Questo contro-movimento
all’inizio è stato composto di tre cose. Primo, una campagna di diffamazione
contro Podemos, con tanto di azioni illegali di spionaggio politico e
collusione tra politici di alto livello, polizia e media corporativi. Secondo,
la comparsa di un nuovo partito di centrodestra, Ciudadanos. Originariamente
piccolo partito regionale della Catalogna, è stato pesantemente finanziato
dalle potenze economiche col fine di ostacolare dal centro la crescita di
Podemos. Terzo, le dimissioni del re [Juan Carlos de Bourbon] un mese dopo
l’irruzione di Podemos [dopo quasi quarant’anni di regno] e il tentativo di
rinnovare le istituzioni attorno a suo figlio Felipe.
Chiaramente ci sono
stati anche altri elementi che sono entrati in gioco in questa campagna di
contenimento.
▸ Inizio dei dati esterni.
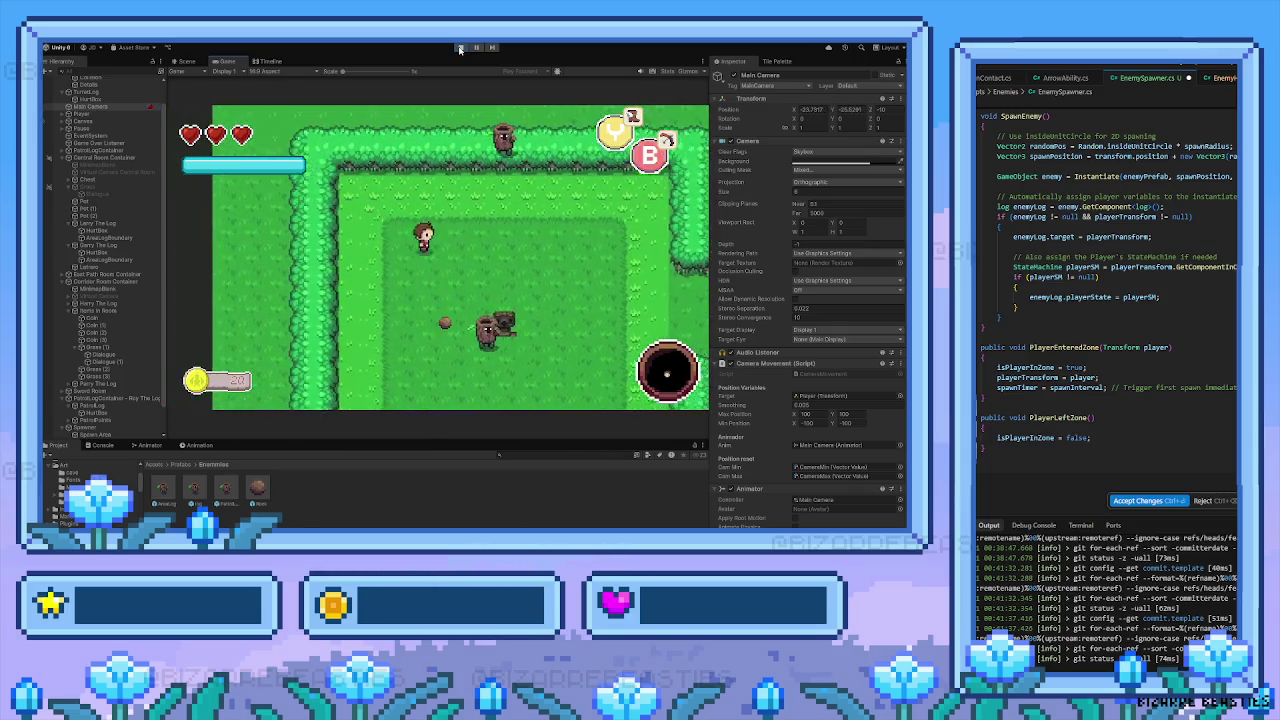
key("Right")
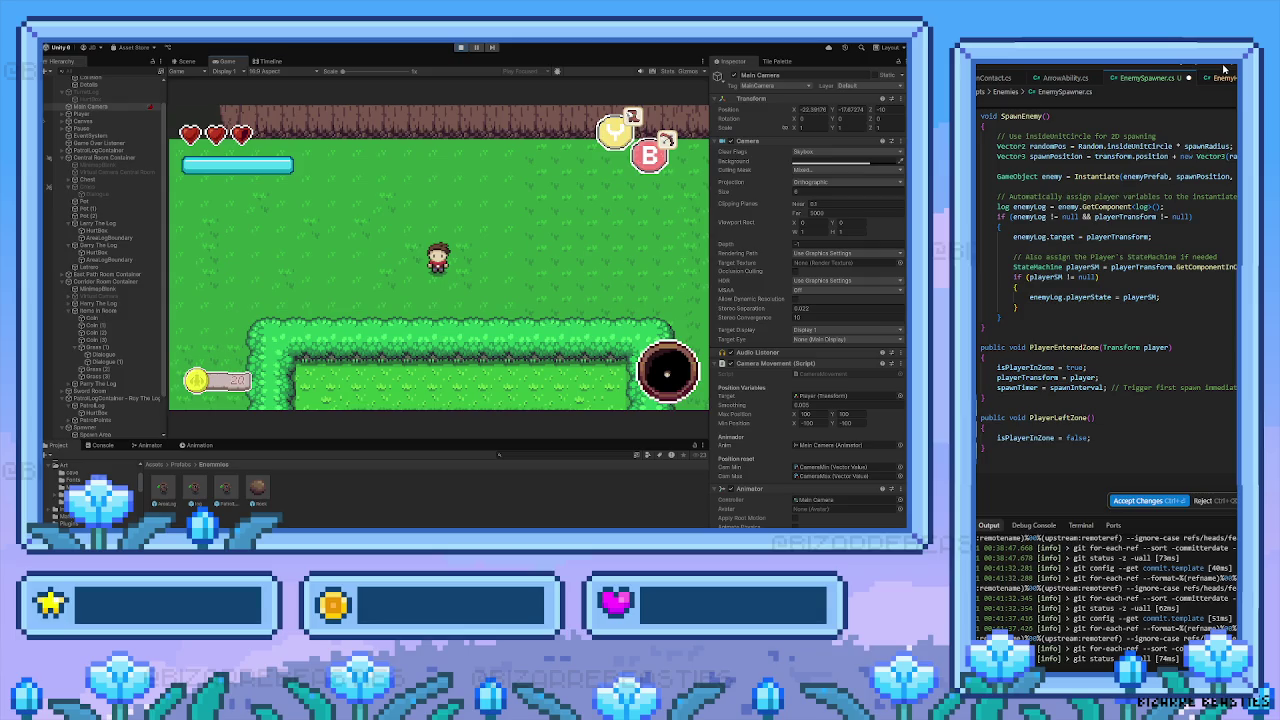
Walk the player around the lower hedge corner and back up the room
key("Left")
Fra questi figurano la ripresa parziale della crescita economica
e – probabilmente il più decisivo – la crisi catalana nel 2017. Questi vari
elementi, messi insieme, hanno prodotto un nuovo scenario con coordinate
diverse da quelle del 2014-16 – uno scenario a cui Podemos non è stato capace
di adattarsi. E così il partito ha cominciato a commettere degli errori, il più
importante dei quali è stato l’incapacità di gestire le divergenze politiche
interne alla leadership. Il cuore del gruppo dirigente del partito non è stato
capace di fare quadrato attorno alle proposte politiche, non per via di
fondamentali differenze strategiche ma per una lotta di potere intestina.
La spinta democratica si
è infine placata con la caduta del governo del Partido Popular lo scorso anno,
mentre il sistema si stabilizzava attorno alla figura di Pedro Sánchez. Quando
è subentrato il Psoe [con il supporto del partito di Pablo Iglesias nel
decisivo voto di fiducia] Podemos ha definitivamente perso il controllo del
processo. Da questo punto di vista possiamo parlare della fine di un ciclo
apertosi con le rivolte degli Indignados.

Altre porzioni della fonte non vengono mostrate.